▸ **What is required**
Leave the pictures aside and give back every entry below word for word.

[[ Recorded data open ]]

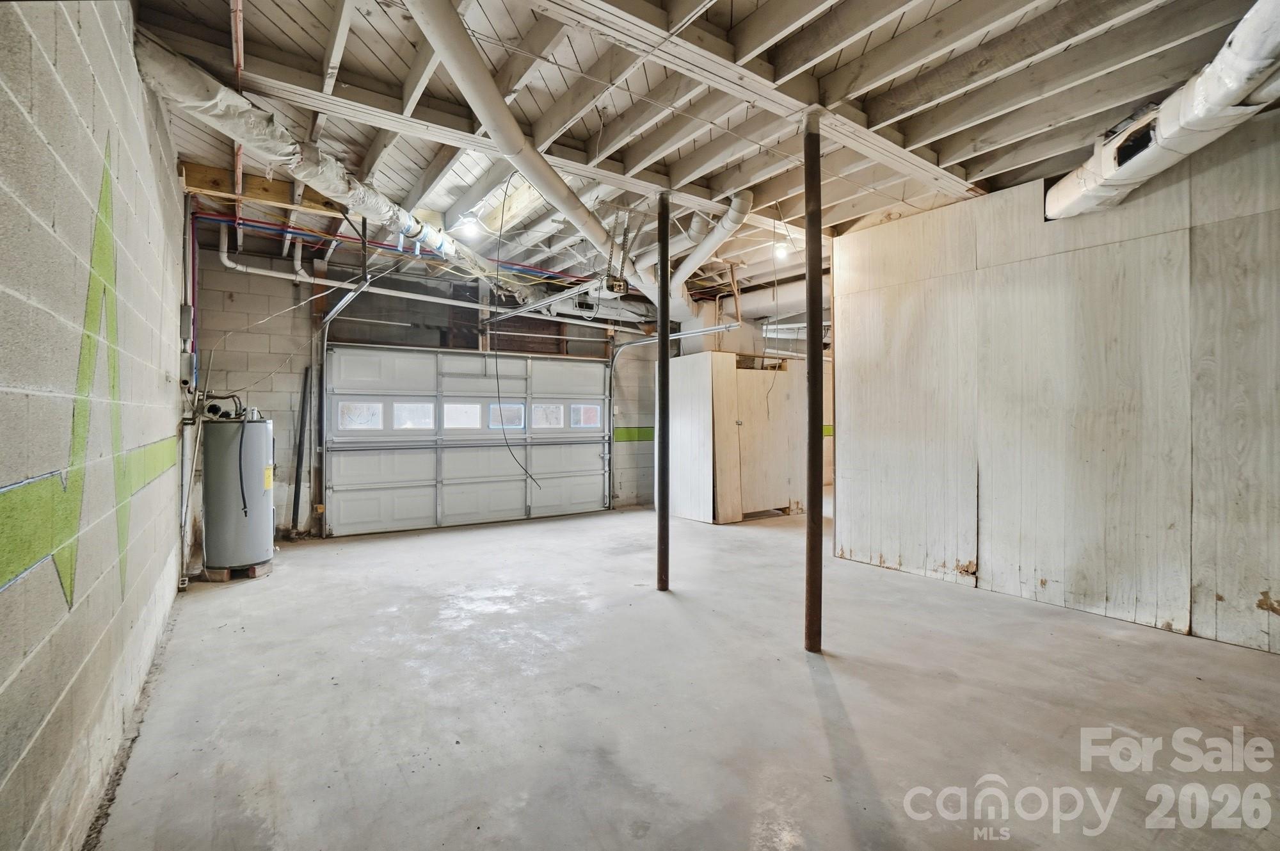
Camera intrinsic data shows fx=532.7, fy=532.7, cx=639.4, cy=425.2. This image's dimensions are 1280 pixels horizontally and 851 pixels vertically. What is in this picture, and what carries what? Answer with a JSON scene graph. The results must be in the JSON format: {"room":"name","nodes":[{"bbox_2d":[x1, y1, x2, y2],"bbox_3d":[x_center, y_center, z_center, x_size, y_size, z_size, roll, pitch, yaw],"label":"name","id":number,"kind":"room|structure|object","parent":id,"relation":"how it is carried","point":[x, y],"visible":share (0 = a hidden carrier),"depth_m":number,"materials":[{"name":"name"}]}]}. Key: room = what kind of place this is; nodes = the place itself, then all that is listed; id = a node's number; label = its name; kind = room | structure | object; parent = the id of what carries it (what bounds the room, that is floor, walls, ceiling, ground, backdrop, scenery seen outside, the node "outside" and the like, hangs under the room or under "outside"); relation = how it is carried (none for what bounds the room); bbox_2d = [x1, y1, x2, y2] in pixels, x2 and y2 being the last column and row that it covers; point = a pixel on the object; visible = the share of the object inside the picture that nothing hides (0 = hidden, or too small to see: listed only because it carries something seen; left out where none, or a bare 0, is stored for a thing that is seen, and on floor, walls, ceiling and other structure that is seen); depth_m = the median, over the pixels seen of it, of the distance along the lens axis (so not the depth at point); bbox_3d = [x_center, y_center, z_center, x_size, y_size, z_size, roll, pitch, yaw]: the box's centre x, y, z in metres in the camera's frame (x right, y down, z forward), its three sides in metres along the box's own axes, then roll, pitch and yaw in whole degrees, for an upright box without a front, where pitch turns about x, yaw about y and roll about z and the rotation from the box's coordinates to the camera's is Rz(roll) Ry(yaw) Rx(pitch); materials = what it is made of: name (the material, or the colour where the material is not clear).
{"room":"garage","nodes":[
{"label":"garage","id":0,"kind":"room"},
{"bbox_2d":[0,0,193,850],"bbox_3d":[-1.797,-0.256,1.587,0.176,3.105,7.294,0,0,-34],"label":"left block wall","id":1,"kind":"structure","parent":0,"point":[153,229],"depth_m":1.60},
{"bbox_2d":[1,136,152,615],"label":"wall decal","id":2,"kind":"object","parent":1,"relation":"attached to","point":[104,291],"visible":0.95,"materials":[{"name":"green paint"}]},
{"bbox_2d":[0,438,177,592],"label":"stripe","id":3,"kind":"object","parent":1,"relation":"attached to","point":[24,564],"visible":0.91,"depth_m":1.39,"materials":[{"name":"green paint"}]},
{"bbox_2d":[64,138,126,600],"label":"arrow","id":4,"kind":"object","parent":1,"relation":"attached to","point":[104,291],"visible":0.95,"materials":[{"name":"green paint"}]},
{"bbox_2d":[180,304,193,338],"bbox_3d":[-3.337,-0.763,3.931,0.054,0.231,0.125,0,0,-34],"label":"electrical box","id":5,"kind":"object","parent":1,"relation":"attached to","point":[189,311],"visible":0.96,"depth_m":3.89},
{"bbox_2d":[180,352,196,387],"bbox_3d":[-3.340,-0.409,3.947,0.064,0.239,0.143,0,0,-34],"label":"electrical box","id":6,"kind":"object","parent":1,"relation":"attached to","point":[189,358],"visible":0.98,"depth_m":3.90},
{"bbox_2d":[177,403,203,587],"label":"white pipe","id":7,"kind":"object","parent":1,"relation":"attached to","point":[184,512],"visible":0.91,"depth_m":4.09,"materials":[{"name":"white"}]},
{"bbox_2d":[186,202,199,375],"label":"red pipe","id":8,"kind":"object","parent":1,"relation":"attached to","point":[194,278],"visible":0.75,"depth_m":4.59,"materials":[{"name":"red plastic"}]},
{"bbox_2d":[194,240,689,538],"bbox_3d":[-1.350,-0.298,7.554,7.274,3.096,0.191,0,0,-34],"label":"back wall","id":9,"kind":"structure","parent":0,"point":[241,338],"depth_m":6.03,"materials":[{"name":"grey concrete"}]},
{"bbox_2d":[289,366,310,531],"bbox_3d":[-3.785,0.281,5.971,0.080,1.868,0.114,0,0,-34],"label":"black pipe","id":10,"kind":"object","parent":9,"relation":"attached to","point":[294,507],"visible":0.99,"depth_m":5.96,"materials":[{"name":"black metal"}]},
{"bbox_2d":[309,250,373,534],"bbox_3d":[-2.889,-0.212,5.196,0.196,2.862,1.899,0,0,-34],"label":"garage door track","id":11,"kind":"object","parent":9,"relation":"attached to","point":[347,298],"visible":0.86,"depth_m":5.68,"materials":[{"name":"metal"}]},
{"bbox_2d":[320,345,611,536],"bbox_3d":[-1.979,0.134,7.007,3.591,2.214,0.170,0,0,-34],"label":"garage door","id":12,"kind":"structure","parent":9,"relation":"in","point":[351,492],"depth_m":6.72,"materials":[{"name":"white metal"}]},
{"bbox_2d":[336,400,384,429],"bbox_3d":[-3.269,-0.120,6.244,0.527,0.336,0.055,0,0,-34],"label":"door window","id":13,"kind":"structure","parent":12,"relation":"in","point":[374,408],"depth_m":6.22,"materials":[{"name":"glass"}]},
{"bbox_2d":[392,400,434,429],"bbox_3d":[-2.780,-0.116,6.567,0.525,0.333,0.060,0,0,-34],"label":"door window","id":14,"kind":"structure","parent":12,"relation":"in","point":[399,410],"depth_m":6.53,"materials":[{"name":"glass"}]},
{"bbox_2d":[442,401,480,428],"bbox_3d":[-2.265,-0.122,6.821,0.524,0.305,0.057,0,0,-34],"label":"door window","id":15,"kind":"structure","parent":12,"relation":"in","point":[454,413],"depth_m":6.79,"materials":[{"name":"white"}]},
{"bbox_2d":[487,401,524,428],"bbox_3d":[-1.811,-0.133,7.196,0.538,0.339,0.059,0,0,-34],"label":"door window","id":16,"kind":"structure","parent":12,"relation":"in","point":[520,408],"depth_m":7.17,"materials":[{"name":"clear"}]},
{"bbox_2d":[529,403,563,428],"bbox_3d":[-1.308,-0.133,7.497,0.532,0.327,0.062,0,0,-34],"label":"door window","id":17,"kind":"structure","parent":12,"relation":"in","point":[539,413],"depth_m":7.47,"materials":[{"name":"glass"}]},
{"bbox_2d":[569,403,601,427],"bbox_3d":[-0.815,-0.151,7.965,0.520,0.334,0.065,0,0,-34],"label":"door window","id":18,"kind":"structure","parent":12,"relation":"in","point":[575,413],"depth_m":7.94,"materials":[{"name":"grey glass"}]},
{"bbox_2d":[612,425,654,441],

[[ Recorded data closed ]]

▸ **Response**
Camera intrinsic data shows fx=532.7, fy=532.7, cx=639.4, cy=425.2. This image's dimensions are 1280 pixels horizontally and 851 pixels vertically. What is in this picture, and what carries what? Answer with a JSON scene graph. The results must be in the JSON format: {"room":"name","nodes":[{"bbox_2d":[x1, y1, x2, y2],"bbox_3d":[x_center, y_center, z_center, x_size, y_size, z_size, roll, pitch, yaw],"label":"name","id":number,"kind":"room|structure|object","parent":id,"relation":"how it is carried","point":[x, y],"visible":share (0 = a hidden carrier),"depth_m":number,"materials":[{"name":"name"}]}]}. Key: room = what kind of place this is; nodes = the place itself, then all that is listed; id = a node's number; label = its name; kind = room | structure | object; parent = the id of what carries it (what bounds the room, that is floor, walls, ceiling, ground, backdrop, scenery seen outside, the node "outside" and the like, hangs under the room or under "outside"); relation = how it is carried (none for what bounds the room); bbox_2d = [x1, y1, x2, y2] in pixels, x2 and y2 being the last column and row that it covers; point = a pixel on the object; visible = the share of the object inside the picture that nothing hides (0 = hidden, or too small to see: listed only because it carries something seen; left out where none, or a bare 0, is stored for a thing that is seen, and on floor, walls, ceiling and other structure that is seen); depth_m = the median, over the pixels seen of it, of the distance along the lens axis (so not the depth at point); bbox_3d = [x_center, y_center, z_center, x_size, y_size, z_size, roll, pitch, yaw]: the box's centre x, y, z in metres in the camera's frame (x right, y down, z forward), its three sides in metres along the box's own axes, then roll, pitch and yaw in whole degrees, for an upright box without a front, where pitch turns about x, yaw about y and roll about z and the rotation from the box's coordinates to the camera's is Rz(roll) Ry(yaw) Rx(pitch); materials = what it is made of: name (the material, or the colour where the material is not clear).
{"room":"garage","nodes":[
{"label":"garage","id":0,"kind":"room"},
{"bbox_2d":[0,0,193,850],"bbox_3d":[-1.797,-0.256,1.587,0.176,3.105,7.294,0,0,-34],"label":"left block wall","id":1,"kind":"structure","parent":0,"point":[153,229],"depth_m":1.60},
{"bbox_2d":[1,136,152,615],"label":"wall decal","id":2,"kind":"object","parent":1,"relation":"attached to","point":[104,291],"visible":0.95,"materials":[{"name":"green paint"}]},
{"bbox_2d":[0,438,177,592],"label":"stripe","id":3,"kind":"object","parent":1,"relation":"attached to","point":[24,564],"visible":0.91,"depth_m":1.39,"materials":[{"name":"green paint"}]},
{"bbox_2d":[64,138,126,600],"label":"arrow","id":4,"kind":"object","parent":1,"relation":"attached to","point":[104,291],"visible":0.95,"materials":[{"name":"green paint"}]},
{"bbox_2d":[180,304,193,338],"bbox_3d":[-3.337,-0.763,3.931,0.054,0.231,0.125,0,0,-34],"label":"electrical box","id":5,"kind":"object","parent":1,"relation":"attached to","point":[189,311],"visible":0.96,"depth_m":3.89},
{"bbox_2d":[180,352,196,387],"bbox_3d":[-3.340,-0.409,3.947,0.064,0.239,0.143,0,0,-34],"label":"electrical box","id":6,"kind":"object","parent":1,"relation":"attached to","point":[189,358],"visible":0.98,"depth_m":3.90},
{"bbox_2d":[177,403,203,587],"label":"white pipe","id":7,"kind":"object","parent":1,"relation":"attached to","point":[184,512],"visible":0.91,"depth_m":4.09,"materials":[{"name":"white"}]},
{"bbox_2d":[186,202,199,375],"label":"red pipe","id":8,"kind":"object","parent":1,"relation":"attached to","point":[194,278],"visible":0.75,"depth_m":4.59,"materials":[{"name":"red plastic"}]},
{"bbox_2d":[194,240,689,538],"bbox_3d":[-1.350,-0.298,7.554,7.274,3.096,0.191,0,0,-34],"label":"back wall","id":9,"kind":"structure","parent":0,"point":[241,338],"depth_m":6.03,"materials":[{"name":"grey concrete"}]},
{"bbox_2d":[289,366,310,531],"bbox_3d":[-3.785,0.281,5.971,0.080,1.868,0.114,0,0,-34],"label":"black pipe","id":10,"kind":"object","parent":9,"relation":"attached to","point":[294,507],"visible":0.99,"depth_m":5.96,"materials":[{"name":"black metal"}]},
{"bbox_2d":[309,250,373,534],"bbox_3d":[-2.889,-0.212,5.196,0.196,2.862,1.899,0,0,-34],"label":"garage door track","id":11,"kind":"object","parent":9,"relation":"attached to","point":[347,298],"visible":0.86,"depth_m":5.68,"materials":[{"name":"metal"}]},
{"bbox_2d":[320,345,611,536],"bbox_3d":[-1.979,0.134,7.007,3.591,2.214,0.170,0,0,-34],"label":"garage door","id":12,"kind":"structure","parent":9,"relation":"in","point":[351,492],"depth_m":6.72,"materials":[{"name":"white metal"}]},
{"bbox_2d":[336,400,384,429],"bbox_3d":[-3.269,-0.120,6.244,0.527,0.336,0.055,0,0,-34],"label":"door window","id":13,"kind":"structure","parent":12,"relation":"in","point":[374,408],"depth_m":6.22,"materials":[{"name":"glass"}]},
{"bbox_2d":[392,400,434,429],"bbox_3d":[-2.780,-0.116,6.567,0.525,0.333,0.060,0,0,-34],"label":"door window","id":14,"kind":"structure","parent":12,"relation":"in","point":[399,410],"depth_m":6.53,"materials":[{"name":"glass"}]},
{"bbox_2d":[442,401,480,428],"bbox_3d":[-2.265,-0.122,6.821,0.524,0.305,0.057,0,0,-34],"label":"door window","id":15,"kind":"structure","parent":12,"relation":"in","point":[454,413],"depth_m":6.79,"materials":[{"name":"white"}]},
{"bbox_2d":[487,401,524,428],"bbox_3d":[-1.811,-0.133,7.196,0.538,0.339,0.059,0,0,-34],"label":"door window","id":16,"kind":"structure","parent":12,"relation":"in","point":[520,408],"depth_m":7.17,"materials":[{"name":"clear"}]},
{"bbox_2d":[529,403,563,428],"bbox_3d":[-1.308,-0.133,7.497,0.532,0.327,0.062,0,0,-34],"label":"door window","id":17,"kind":"structure","parent":12,"relation":"in","point":[539,413],"depth_m":7.47,"materials":[{"name":"glass"}]},
{"bbox_2d":[569,403,601,427],"bbox_3d":[-0.815,-0.151,7.965,0.520,0.334,0.065,0,0,-34],"label":"door window","id":18,"kind":"structure","parent":12,"relation":"in","point":[575,413],"depth_m":7.94,"materials":[{"name":"grey glass"}]},
{"bbox_2d":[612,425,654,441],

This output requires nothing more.